The tour on Saturday began with a drive through meadows, marshes and forest, a belt of green broken by glimpses of gap-roofed houses and crumbling barns.

It is what Mary Mycio, a Ukrainian-American lawyer in Kiev and author of a soon-to-be published book, "Wormwood Forest: A Natural History of Chernobyl," calls a "radioactive wilderness," an accidental sanctuary populated by wolves, boars and endangered birds. Its beauty cannot be overstated.

Soon reminders of the grim history appeared. The tour stopped at a graveyard of vehicles and helicopters used to fight Chernobyl's fires.

Roughly 2,000 radioactive machines are parked here - fire trucks, ambulances, armored vehicles, trucks, aircraft. Two tourists slipped through the barbed wire and wandered the junkyard, taking pictures for a Web site they plan to make of the trip. The rest roamed the edge, awed.

"I cannot find words," said Juha Vaittinen, 22.

The minivans then headed to Chernobyl proper for a briefing on the accident. Next stop: the nuclear plant and "sarcophagus," the concrete-and-steel shell built to contain Reactor No. 4's radioactive spew. Tatarchuk held up a radiation detector - 470 microroentgens an hour.

The Finns posed for a group shot.

The most popular destination came last: Pripyat, a city left behind.

"Heralded as the world's youngest city when it opened its doors in the mid-1970s," Mycio writes in her book, "Pripyat also turned out to be its shortest lived."

The city was encased on this day in a silence broken by breezes sighing through rustling trees. A heavier hush resided in buildings, where drops of water plopped loudly into puddles, and glass squeaked as it broke underfoot. Built on marshes, the place smelled of peat.

Its contamination has become uneven. At the amusement park, near idled bumper cars, Tatarchuk's monitor registered 144 microroentgens an hour. He moved a meter away, to a mat of damp green moss. It read 823. "Stay off the moss," he said.

The moss is all around. Pripyat, both a time capsule of the Soviet Union and a monument to its folly and pain, is being consumed. What looters have not sacked or stolen succumbs now to the elements and to time.
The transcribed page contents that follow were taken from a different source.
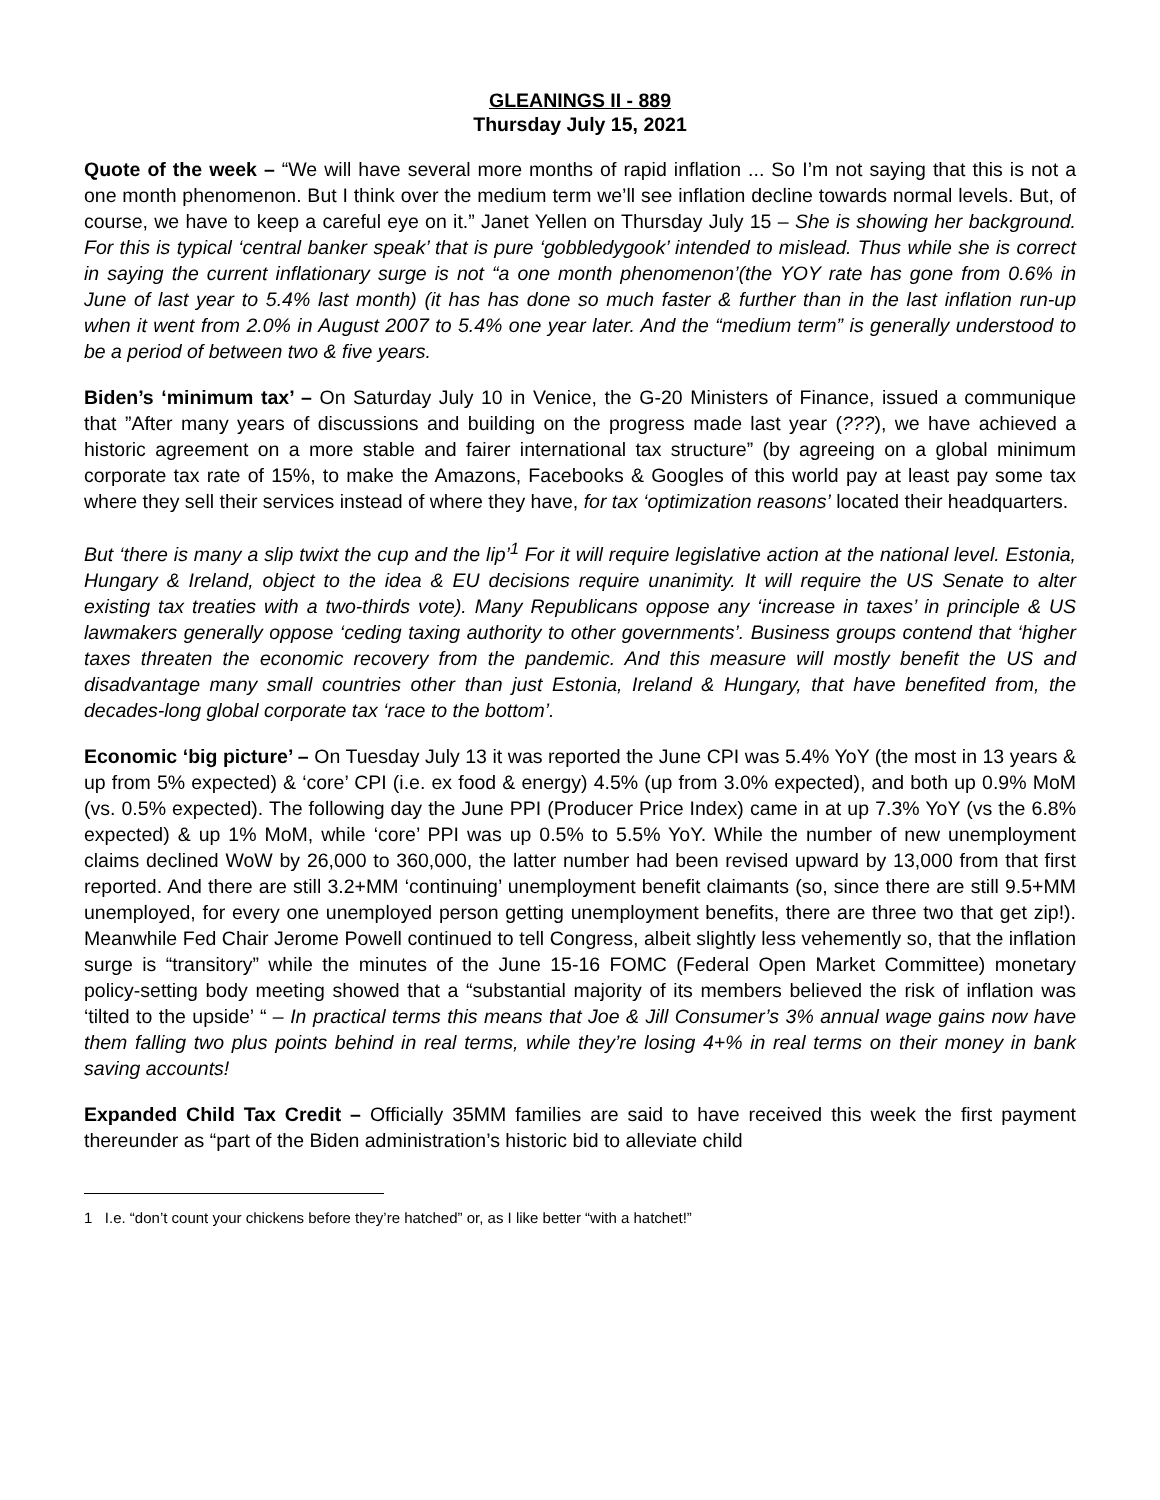GLEANINGS II - 889
Thursday July 15, 2021
Quote of the week – “We will have several more months of rapid inflation ... So I’m not saying that this is not a one month phenomenon. But I think over the medium term we’ll see inflation decline towards normal levels. But, of course, we have to keep a careful eye on it.” Janet Yellen on Thursday July 15 – She is showing her background. For this is typical ‘central banker speak’ that is pure ‘gobbledygook’ intended to mislead. Thus while she is correct in saying the current inflationary surge is not “a one month phenomenon’(the YOY rate has gone from 0.6% in June of last year to 5.4% last month) (it has has done so much faster & further than in the last inflation run-up when it went from 2.0% in August 2007 to 5.4% one year later. And the “medium term” is generally understood to be a period of between two & five years.
Biden’s ‘minimum tax’ – On Saturday July 10 in Venice, the G-20 Ministers of Finance, issued a communique that ”After many years of discussions and building on the progress made last year (???), we have achieved a historic agreement on a more stable and fairer international tax structure” (by agreeing on a global minimum corporate tax rate of 15%, to make the Amazons, Facebooks & Googles of this world pay at least pay some tax where they sell their services instead of where they have, for tax ‘optimization reasons’ located their headquarters.
But ‘there is many a slip twixt the cup and the lip’<sup>1</sup> For it will require legislative action at the national level. Estonia, Hungary & Ireland, object to the idea & EU decisions require unanimity. It will require the US Senate to alter existing tax treaties with a two-thirds vote). Many Republicans oppose any ‘increase in taxes’ in principle & US lawmakers generally oppose ‘ceding taxing authority to other governments’. Business groups contend that ‘higher taxes threaten the economic recovery from the pandemic. And this measure will mostly benefit the US and disadvantage many small countries other than just Estonia, Ireland & Hungary, that have benefited from, the decades-long global corporate tax ‘race to the bottom’.
Economic ‘big picture’ – On Tuesday July 13 it was reported the June CPI was 5.4% YoY (the most in 13 years & up from 5% expected) & ‘core’ CPI (i.e. ex food & energy) 4.5% (up from 3.0% expected), and both up 0.9% MoM (vs. 0.5% expected). The following day the June PPI (Producer Price Index) came in at up 7.3% YoY (vs the 6.8% expected) & up 1% MoM, while ‘core’ PPI was up 0.5% to 5.5% YoY. While the number of new unemployment claims declined WoW by 26,000 to 360,000, the latter number had been revised upward by 13,000 from that first reported. And there are still 3.2+MM ‘continuing’ unemployment benefit claimants (so, since there are still 9.5+MM unemployed, for every one unemployed person getting unemployment benefits, there are three two that get zip!). Meanwhile Fed Chair Jerome Powell continued to tell Congress, albeit slightly less vehemently so, that the inflation surge is “transitory” while the minutes of the June 15-16 FOMC (Federal Open Market Committee) monetary policy-setting body meeting showed that a “substantial majority of its members believed the risk of inflation was ‘tilted to the upside’ “ – In practical terms this means that Joe & Jill Consumer’s 3% annual wage gains now have them falling two plus points behind in real terms, while they’re losing 4+% in real terms on their money in bank saving accounts!
Expanded Child Tax Credit – Officially 35MM families are said to have received this week the first payment thereunder as “part of the Biden administration’s historic bid to alleviate child
1 I.e. “don’t count your chickens before they’re hatched” or, as I like better “with a hatchet!”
A café patio atop the Polissia Hotel, offering views to the reactor that ruined this place, has been colonized by birch trees. One stands roughly two meters tall, climbing skyward from a crack between the high-rise's tiles.

Fine views of Pripyat are available from among these misplaced trees, including one in the direction of the reactor that reveals an empty clinic bearing an enormous sign.

"The health of the people," it reads, "is the wealth of the country."

Tatarchuk, looking down over buckling rooftops, repeated those words in Russian, then allowed himself a knowing, head-shaking smile.